Abstract
Situation models—mental representations formed during comprehension—have evolved significantly beyond their origin in text-based research. Situation models are now used in accounts of comprehension across various media, including films, comics, and even real-world events. This article reviews four key developments in comprehension research over the past 25 years: grounded cognition, multitext comprehension, visual media comprehension, and everyday event comprehension. In all these lines of research, situation models continue to play an important role.
One morning, as Gregor Samsa was waking up from anxious dreams, he discovered that in bed he had been changed into a monstrous verminous bug. He lay on his armour-hard back and saw, as he lifted his head up a little, his brown, arched abdomen divided up into rigid bow-like sections. From this height the blanket, just about ready to slide off completely, could hardly stay in place. His numerous legs, pitifully thin in comparison to the rest of his circumference, flickered helplessly before his eyes.

Stored data
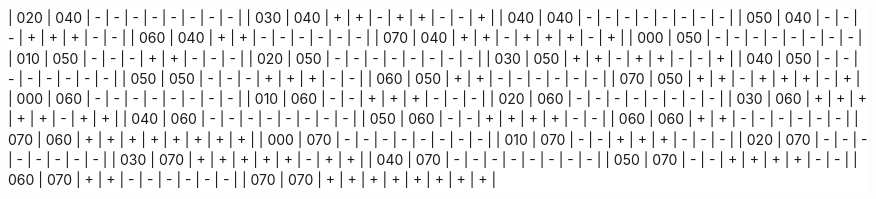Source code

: | 020      | 040      | -       | -      | -         | -      | -        | -                | -         | -           |
| 030      | 040      | +       | +      | -         | +      | +        | -                | -         | +           |
| 040      | 040      | -       | -      | -         | -      | -        | -                | -         | -           |
| 050      | 040      | -       | -      | -         | +      | +        | +                | -         | -           |
| 060      | 040      | +       | +      | -         | -      | -        | -                | -         | -           |
| 070      | 040      | +       | +      | -         | +      | +        | +                | -         | +           |
| 000      | 050      | -       | -      | -         | -      | -        | -                | -         | -           |
| 010      | 050      | -       | -      | -         | +      | +        | -                | -         | -           |
| 020      | 050      | -       | -      | -         | -      | -        | -                | -         | -           |
| 030      | 050      | +       | +      | -         | +      | +        | -                | -         | +           |
| 040      | 050      | -       | -      | -         | -      | -        | -                | -         | -           |
| 050      | 050      | -       | -      | -         | +      | +        | +                | -         | -           |
| 060      | 050      | +       | +      | -         | -      | -        | -                | -         | -           |
| 070      | 050      | +       | +      | -         | +      | +        | +                | -         | +           |
| 000      | 060      | -       | -      | -         | -      | -        | -                | -         | -           |
| 010      | 060      | -       | -      | +         | +      | +        | -                | -         | -           |
| 020      | 060      | -       | -      | -         | -      | -        | -                | -         | -           |
| 030      | 060      | +       | +      | +         | +      | +        | -                | +         | +           |
| 040      | 060      | -       | -      | -         | -      | -        | -                | -         | -           |
| 050      | 060      | -       | -      | +         | +      | +        | +                | -         | -           |
| 060      | 060      | +       | +      | -         | -      | -        | -                | -         | -           |
| 070      | 060      | +       | +      | +         | +      | +        | +                | +         | +           |
| 000      | 070      | -       | -      | -         | -      | -        | -                | -         | -           |
| 010      | 070      | -       | -      | +         | +      | +        | -                | -         | -           |
| 020      | 070      | -       | -      | -         | -      | -        | -                | -         | -           |
| 030      | 070      | +       | +      | +         | +      | +        | -                | +         | +           |
| 040      | 070      | -       | -      | -         | -      | -        | -                | -         | -           |
| 050      | 070      | -       | -      | +         | +      | +        | +                | -         | -           |
| 060      | 070      | +       | +      | -         | -      | -        | -                | -         | -           |
| 070      | 070      | +       | +      | +         | +      | +        | +                | +         | +           |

_REQUIRED ACTIONS:_
a: Condense the paragraph of the text on situation models that begins "Situation models—mental representations formed during comprehension" into a short bulleted list that keeps its main facts.
b: Resume the text on situation models at the point where it stops, and carry it forward.
The listing was drawn from a separate source.

_RESPONSES TO THE TASKS:_
a:
- Situation models are mental representations formed during comprehension.
- They began in text-based research but now explain comprehension across films, comics, and real-world events.
- The article reviews four developments from the past 25 years: grounded cognition, multitext comprehension, visual media comprehension, and everyday event comprehension.
- Situation models remain important in all four lines of research.

b:
How do we understand events that are relayed to us via language? A quarter of a century ago, I wrote an article on this topic for this journal (Zwaan, 1999). The core concept of the the article was situation models, which were first conceived as mental representations of the state of affairs denoted by a text (Van Dijk & Kintsch, 1983). The article outlined a theory of situation models called the event-indexing model that was described in much greater detail in Zwaan and Radvansky (1998).
Situation models are models of events. Key components of an event are the time at which it occurs, the location where it occurs, and the protagonists that are involved in it. In addition, the physical causes of or psychological motivation for events are also thought to play a role. These indices are used to integrate subsequent event representations.
Consider the opening sentences in the epigraph to this article. The described events show great overlap on the indices I just mentioned. They all take place at the same time (“one morning”) and at the same location (Gregor Samsa’s bed), involve the same protagonist (Gregor Samsa), and show causal connections (e.g., the blanket is about to slide off because of Gregor’s changed size) and motivation (Gregor lifts up his head to see what has happened to him).
Such overlap between events makes them easy to integrate into an evolving situation model. In contrast, integration becomes progressively difficult as the number of situational discontinuities increases, for example, if a new location is introduced, or a new protagonist, or both simultaneously. The more discontinuities the comprehender encounters at any given point, the more difficult integration becomes (Therriault et al., 2006).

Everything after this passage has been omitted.